Prince William leaders set an advertised tax rate Tuesday night.

It’s lower than the 4% increase agreed upon last year in the county’s five-year budget plan, but it’s higher than an earlier 1.3% rate increase that would have meant multiple cuts in county services, and pay freezes for county employees.

The Board of Supervisors set the advertised property tax rate at $1.122 per $100 of assessed value (property taxes are the main source of revenue for county governments in Virginia). That’s a 3.88% increase over last year’s tax rate. The rate would generate an average tax bill of $3,722 per household, an increase of $139 per year, $12 more per month than last year.

Since the county government gives about 57% of its total budget to the schools, the $1.122 rate will mean $8.4 million than what the school division expected to receive under the 1.3% increase batted about when budget talks began in earnest last month. The school division would is still short about $8 million of what it needs to fully funded, according to officials.

For about $40 more per household, the schools would have been fully funded if the county adopted a tax rate of $1.135, raising the average property tax bill by 5.11%, according to officials.

Since the Board of Supervisors set the advertised tax rate at $1.122, they cannot go higher at budget adoption time April 21. The option to fully fund the schools is now off the table.

Gainesville District Supervisor Peter Candland  proposed the 1.3% increase, which would have set a property tax rate of of $1.094 per $100 of assessed value. It would have capped the growth of the average tax bill at $47. That proposal would have also meant slashing community services, supplemental funding for Magistrates at the county’s courthouse, funding for libraries, funding for criminal gang education and awareness efforts, as well as cuts in funded healthcare services.

As of Feb. 21, funding to many of these programs was restored by the Board of Supervisors, with the exception of a portion of funding to the county’s capital park bond projects, a program for juvenile drug offenders, $175,000 in funding to Healthy Families prevention program, and $319,000 in funding for the county’s in-house print shop.

Discover Prince William / Manassas, the agency that promotes tourism in the county and Greater Manassas areas, could also see $92,000 of its funding shifted into the county’s Historic Preservation department. 

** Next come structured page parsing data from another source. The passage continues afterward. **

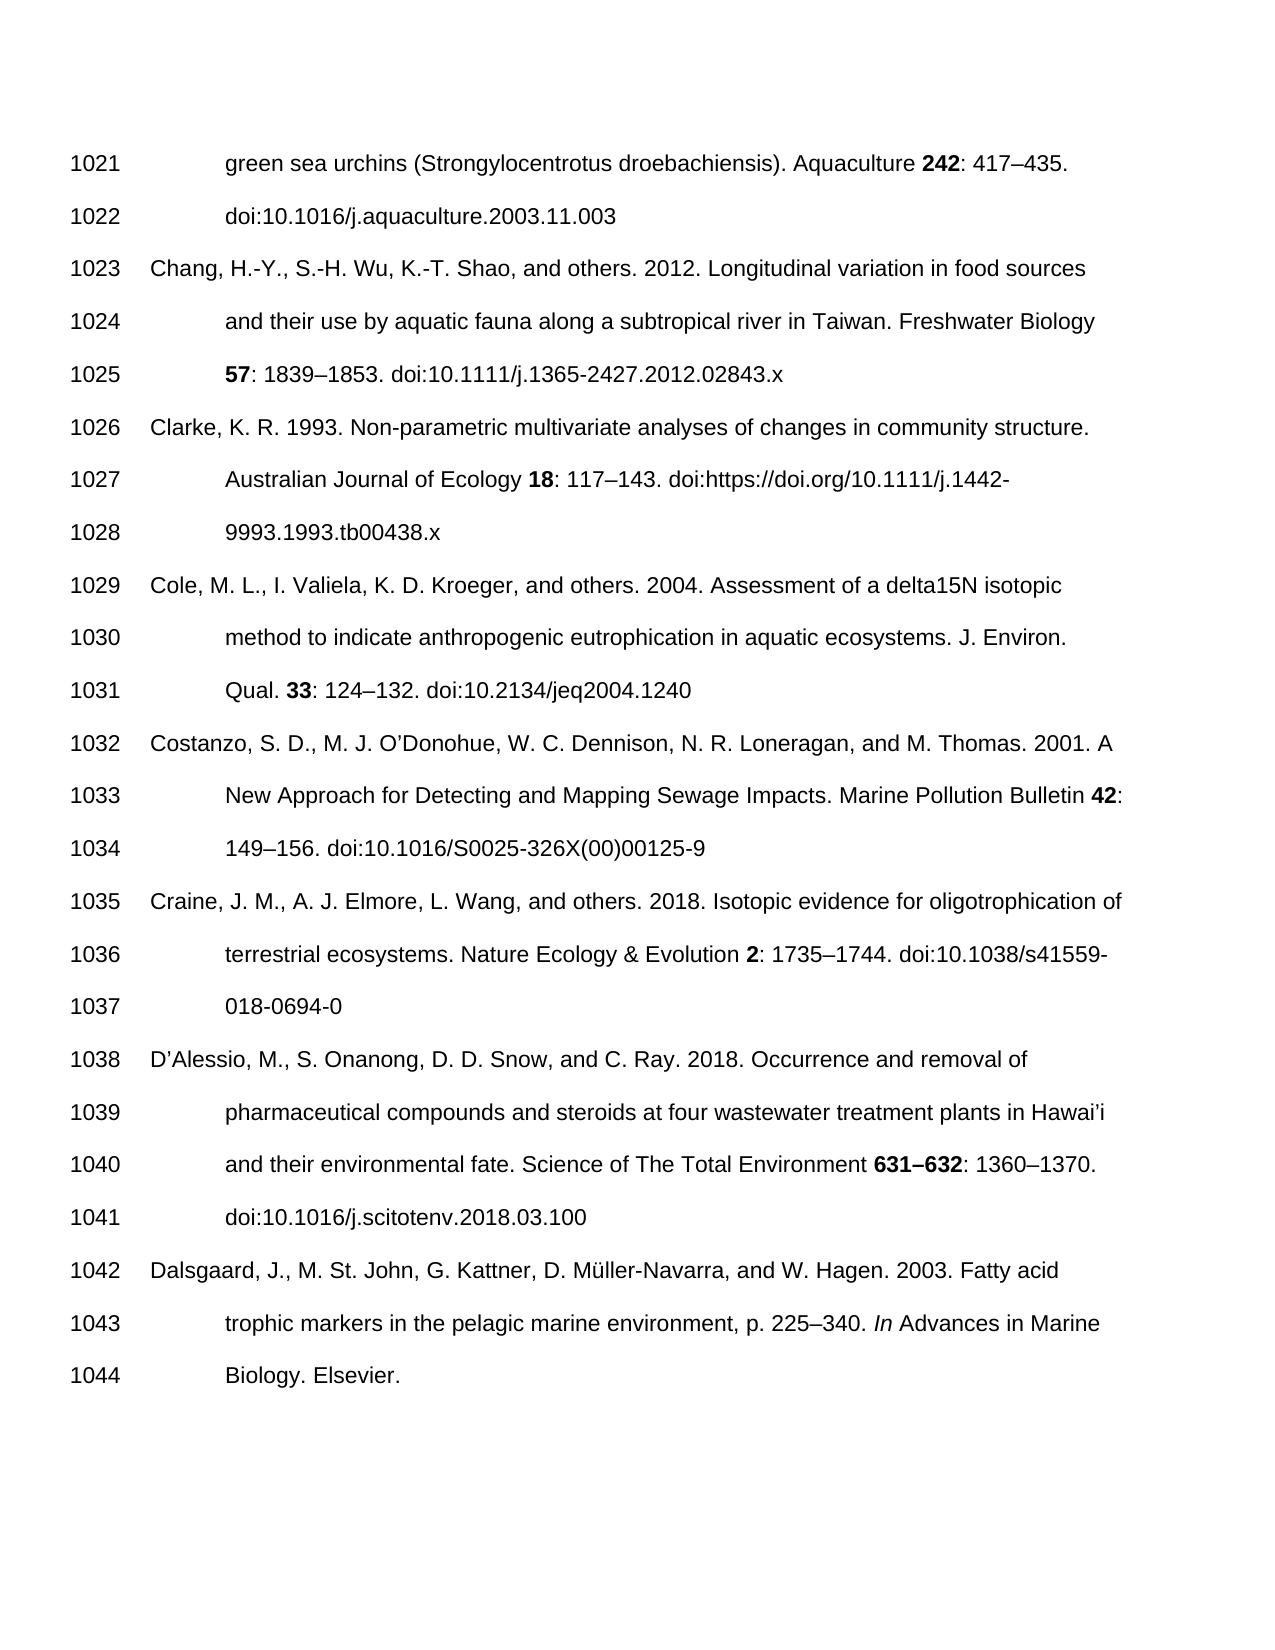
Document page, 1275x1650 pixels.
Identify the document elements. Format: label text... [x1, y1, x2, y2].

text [150, 150, 1125, 229]
text Craine, J. M., A. J. Elmore, L. Wang, and others. 2018. Isotopic evidence for oligotrophication of terrestrial ecosystems. Nature Ecology & Evolution 2: 1735–1744. doi:10.1038/s41559-018-0694-0 [150, 888, 1125, 1020]
text D’Alessio, M., S. Onanong, D. D. Snow, and C. Ray. 2018. Occurrence and removal of pharmaceutical compounds and steroids at four wastewater treatment plants in Hawai’i and their environmental fate. Science of The Total Environment 631–632: 1360–1370. doi:10.1016/j.scitotenv.2018.03.100 [150, 1046, 1125, 1231]
text Clarke, K. R. 1993. Non-parametric multivariate analyses of changes in community structure. Australian Journal of Ecology 18: 117–143. doi:https://doi.org/10.1111/j.1442-9993.1993.tb00438.x [150, 413, 1125, 545]
text Chang, H.-Y., S.-H. Wu, K.-T. Shao, and others. 2012. Longitudinal variation in food sources and their use by aquatic fauna along a subtropical river in Taiwan. Freshwater Biology 57: 1839–1853. doi:10.1111/j.1365-2427.2012.02843.x [150, 255, 1125, 387]
text Costanzo, S. D., M. J. O’Donohue, W. C. Dennison, N. R. Loneragan, and M. Thomas. 2001. A New Approach for Detecting and Mapping Sewage Impacts. Marine Pollution Bulletin 42: 149–156. doi:10.1016/S0025-326X(00)00125-9 [150, 730, 1125, 862]
text Cole, M. L., I. Valiela, K. D. Kroeger, and others. 2004. Assessment of a delta15N isotopic method to indicate anthropogenic eutrophication in aquatic ecosystems. J. Environ. Qual. 33: 124–132. doi:10.2134/jeq2004.1240 [150, 572, 1125, 703]
text Dalsgaard, J., M. St. John, G. Kattner, D. Müller-Navarra, and W. Hagen. 2003. Fatty acid trophic markers in the pelagic marine environment, p. 225–340. In Advances in Marine Biology. Elsevier. [150, 1257, 1125, 1389]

County Executive Melissa Peacor said she did not want to speculate on how many county jobs could be lost if these cuts remain permanent.

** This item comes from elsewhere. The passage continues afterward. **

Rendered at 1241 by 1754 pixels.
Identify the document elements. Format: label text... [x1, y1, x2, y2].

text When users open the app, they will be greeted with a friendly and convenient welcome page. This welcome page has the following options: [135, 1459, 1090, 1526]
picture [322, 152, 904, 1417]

Candland voted against the advertised tax rate and heralded the openness of this year’s budgeting process.

“I don’t agree with the County Executive on a lot of things, but this is the most transparent budget process I have ever seen during my time on the Board,” said Candland.

Brenstville District Supervisor Jeanine Lawson, who is new to the Board, echoed support for a lower advertised tax rate.

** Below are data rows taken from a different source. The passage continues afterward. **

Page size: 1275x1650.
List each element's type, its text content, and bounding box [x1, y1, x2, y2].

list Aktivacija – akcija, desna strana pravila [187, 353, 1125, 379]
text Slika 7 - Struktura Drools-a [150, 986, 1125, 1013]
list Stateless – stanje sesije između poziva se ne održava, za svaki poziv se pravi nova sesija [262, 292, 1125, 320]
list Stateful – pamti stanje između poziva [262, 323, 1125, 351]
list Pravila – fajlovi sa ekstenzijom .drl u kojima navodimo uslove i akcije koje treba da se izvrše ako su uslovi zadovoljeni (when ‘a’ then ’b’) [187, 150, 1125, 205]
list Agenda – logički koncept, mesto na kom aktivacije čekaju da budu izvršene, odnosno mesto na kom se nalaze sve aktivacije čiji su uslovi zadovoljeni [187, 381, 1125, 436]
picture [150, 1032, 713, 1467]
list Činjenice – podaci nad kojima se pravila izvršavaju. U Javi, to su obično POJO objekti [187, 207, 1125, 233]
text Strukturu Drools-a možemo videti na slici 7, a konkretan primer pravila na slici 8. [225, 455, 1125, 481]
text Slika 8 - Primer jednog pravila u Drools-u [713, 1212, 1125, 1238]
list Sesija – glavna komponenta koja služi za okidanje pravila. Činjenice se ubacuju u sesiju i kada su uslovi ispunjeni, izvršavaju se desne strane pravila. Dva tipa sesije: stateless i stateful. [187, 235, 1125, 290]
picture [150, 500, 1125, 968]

“I knocked on a lot of doors last year, and I am not convinced we are out of the great recession,” she said.

The majority of residents spoke in favor of a tax increase, calling it “unnecessary austerity” in Virginia’s second largest county.

“For most of the two years we lived in Fairfax, moving to Prince William was not a viable place to move my family. Schools, crime, they were all issues,” said Justin Coleman, who has been a homeowner in the county for about a year. “Before coming here, no one talked about tax rates – no one – because people don’t think in those terms. All we thought about was ‘is the cost of housing lower in Prince William than it is in Fairfax?”

Others who spoke said the county government was not spending enough to attract high-wage employers to the region. A list from the Virginia Employment Commission of the top 10 employers in Prince William – to include the school division, U.S. Department of Defense, and the county government in the top three – suggest the county has its work cut out for it when it comes to attracting any Fortune 500 companies to the area.

“Decisions about spending taxpayers dollars should be hard… I can tell you, honestly… no one wants you stop send one more penny that is appropriate. You also have to ask if [what you’re sending is] enough?” said Occoquan resident Betty Dean.